* EXERCISE AIM
Having located "Las cookies de", write out its line and the remaining lines of the material exactly, the last one included, but not the pictures.

*** EXTRACTED MATERIAL ***

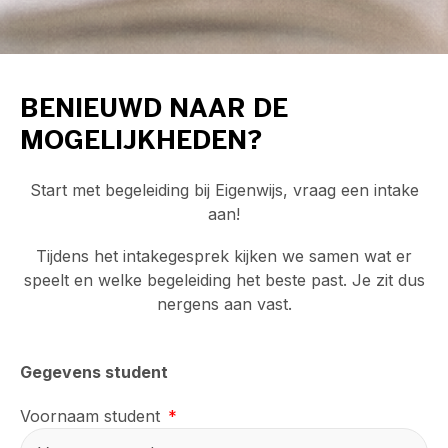
BENIEUWD NAAR DE
MOGELIJKHEDEN?
Start met begeleiding bij Eigenwijs, vraag een intake
aan!
Tijdens het intakegesprek kijken we samen wat er
speelt en welke begeleiding het beste past. Je zit dus
nergens aan vast.
Gegevens student
Voornaam student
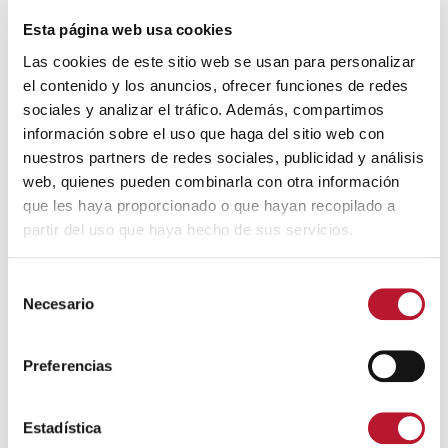
Anuncio aprobación inicial
Modificación Artículo 6 Cuota
Esta página web usa cookies
Tributaria de la Ordenanza Fiscal
Las cookies de este sitio web se usan para personalizar
de la Tasa por Abastecimiento de
el contenido y los anuncios, ofrecer funciones de redes
Agua Potable y Alcantarillado,
tarifas año 2025
sociales y analizar el tráfico. Además, compartimos
4 noviembre, 2024
información sobre el uso que haga del sitio web con
nuestros partners de redes sociales, publicidad y análisis
ORDENANZAS
web, quienes pueden combinarla con otra información
Aprobación inicial del Reglamento
que les haya proporcionado o que hayan recopilado a
del Servicio de Abastecimiento de
partir del uso que haya hecho de sus servicios.
Agua Potable de Villanueva de
Alcardete.
27 marzo, 2024
S
Necesario
e
REGLAMENTOS Y ESTATUTOS
l
Anuncio consulta pública
Reglamento Servicio
e
Preferencias
Abastecimiento Agua Potable
c
14 febrero, 2024
c
i
Estadística
ORDENANZAS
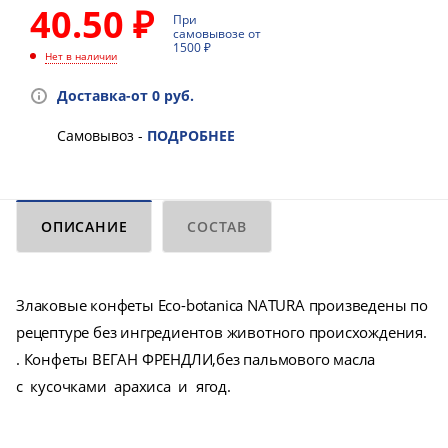
40.50 ₽
При
самовывозе от
1500 ₽
Нет в наличии
Доставка-от 0 руб.
Самовывоз -
ПОДРОБНЕЕ
ОПИСАНИЕ
СОСТАВ
Злаковые конфеты Eco-botanica NATURA произведены по
рецептуре без ингредиентов животного происхождения.
. Конфеты ВЕГАН ФРЕНДЛИ,без пальмового масла
с кусочками арахиса и ягод.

*** End of EXTRACTED MATERIAL ***

* ANSWER SECTION
Las cookies de este sitio web se usan para personalizar
de la Tasa por Abastecimiento de
el contenido y los anuncios, ofrecer funciones de redes
Agua Potable y Alcantarillado,
tarifas año 2025
sociales y analizar el tráfico. Además, compartimos
4 noviembre, 2024
información sobre el uso que haga del sitio web con
nuestros partners de redes sociales, publicidad y análisis
ORDENANZAS
web, quienes pueden combinarla con otra información
Aprobación inicial del Reglamento
que les haya proporcionado o que hayan recopilado a
del Servicio de Abastecimiento de
partir del uso que haya hecho de sus servicios.
Agua Potable de Villanueva de
Alcardete.
27 marzo, 2024
S
Necesario
e
REGLAMENTOS Y ESTATUTOS
l
Anuncio consulta pública
Reglamento Servicio
e
Preferencias
Abastecimiento Agua Potable
c
14 febrero, 2024
c
i
Estadística
ORDENANZAS
40.50 ₽
При
самовывозе от
1500 ₽
Нет в наличии
Доставка-от 0 руб.
Самовывоз -
ПОДРОБНЕЕ
ОПИСАНИЕ
СОСТАВ
Злаковые конфеты Eco-botanica NATURA произведены по
рецептуре без ингредиентов животного происхождения.
. Конфеты ВЕГАН ФРЕНДЛИ,без пальмового масла
с кусочками арахиса и ягод.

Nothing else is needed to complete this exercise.